Mayor doubles planned senior housing to 30,000 homes

Mayor Bill de Blasio yesterday announced “Seniors First,” a slate of new affordable housing programs that will increase the amount of senior housing across the city.

In total, the city will double its commitment to senior housing over the extended 12-year Housing New York plan, serving 30,000 senior households by 2026.

The number of seniors in New York is projected to grow 40 percent by 2040. To meet the housing needs of older New Yorkers on fixed incomes, the city will invest $150 million to make more homes accessible to seniors and people with disabilities; build new 100 percent affordable developments on underused NYCHA, and public and private sites; and preserve aging senior housing built as part of HUD’s 202 program.

As an immediate step, the City will seek proposals for 100 pecent affordable senior buildings totaling 300 new homes on three underused NYCHA sites at Sotomayor, Bushwick II (Group E), and Baruch Houses.
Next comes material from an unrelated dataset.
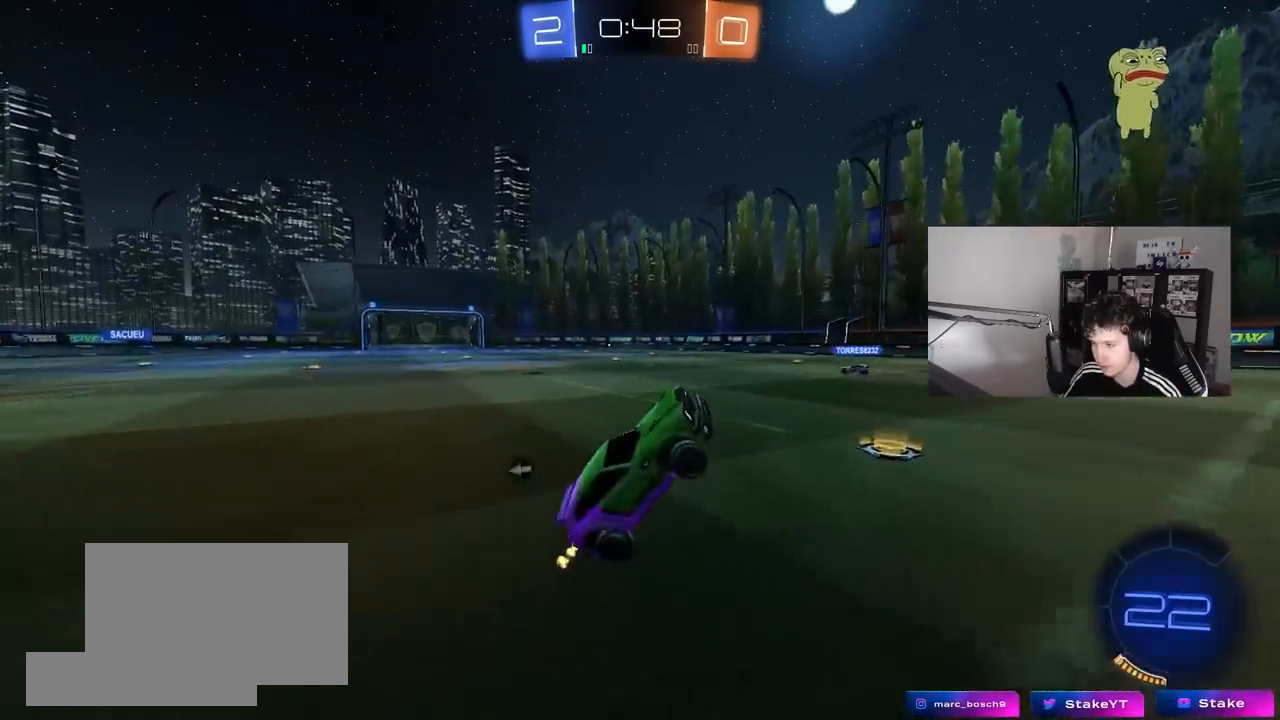
{"keys": ["a", "s", "shift"], "mouse": ["right"], "mouse_move": "still", "events": [[50, "d", "down"], [183, "a", "down"], [183, "d", "up"], [233, "w", "up"], [333, "mouse_right", "down"], [333, "s", "down"], [400, "mouse_right", "up"], [467, "mouse_right", "down"]]}
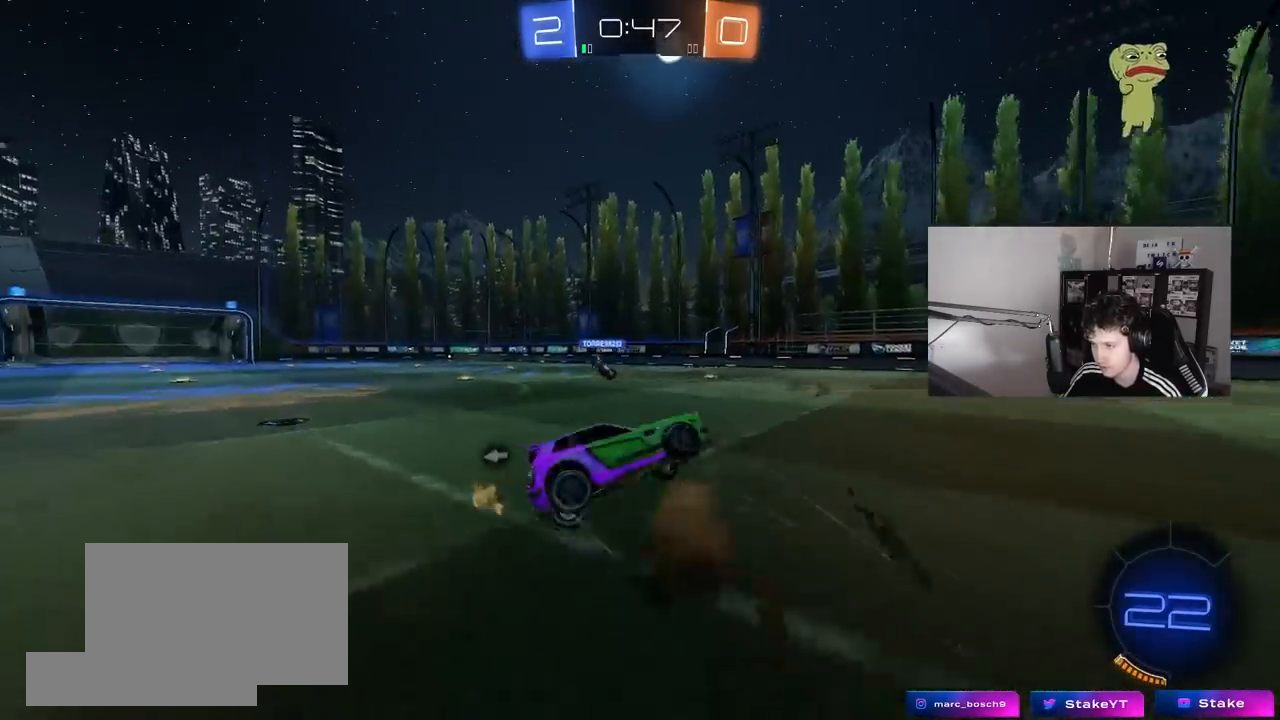
{"keys": ["a", "shift", "w"], "mouse": ["left"], "mouse_move": "still", "events": [[67, "mouse_left", "down"], [117, "mouse_right", "up"], [250, "s", "up"], [300, "w", "down"]]}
“The federal government has gotten out of the business of building senior housing, so New York City is jumping into it in a big way. We won’t let seniors be pushed out of the neighborhoods they helped build,” said Mayor de Blasio.

Along with the Neighborhood Pillars program and the Mitchell-Lama Reinvestment Program, “Seniors First” is the third new initiative announced as part of the Mayor’s plan to accelerate the creation and preservation of affordable housing across the city by financing 200,000 affordable homes by 2022, and expand that goal to 300,000 affordable homes by 2026 – enough to house the entire population of Boston. In a press release, the city said “Seniors First” is needed to address the shortage of affordable housing for low-income seniors, who are the most rent-burdened and more likely to live on fixed-incomes than other New York City populations.

Through a multi-pronged strategy, the City will serve senior households by making 15,000 homes “age-friendlyˮ through improvements such as installing lever door handles and shower bars and widening doors to make bathrooms and kitchens wheelchair-friendly.

HPD will develop 4,000 new affordable senior homes through its Senior Affordable Rental Apartments Program. And the city will protect 6,000 senior apartments Protected: For decades, the federal government built hundreds of senior housing developments across the city through the HUD 202 program. These buildings are privately owned and operated, and many face physical deterioration that threatens their affordability. The City will target those properties most in need of protection, making repairs and providing long-term financing in exchange for continued affordability.

Daniel Moritz, principal of The Arker Companies, said, “We commend the Mayor and his phenomenal team of housing professionals for doubling down on their commitment to affordable senior housing.”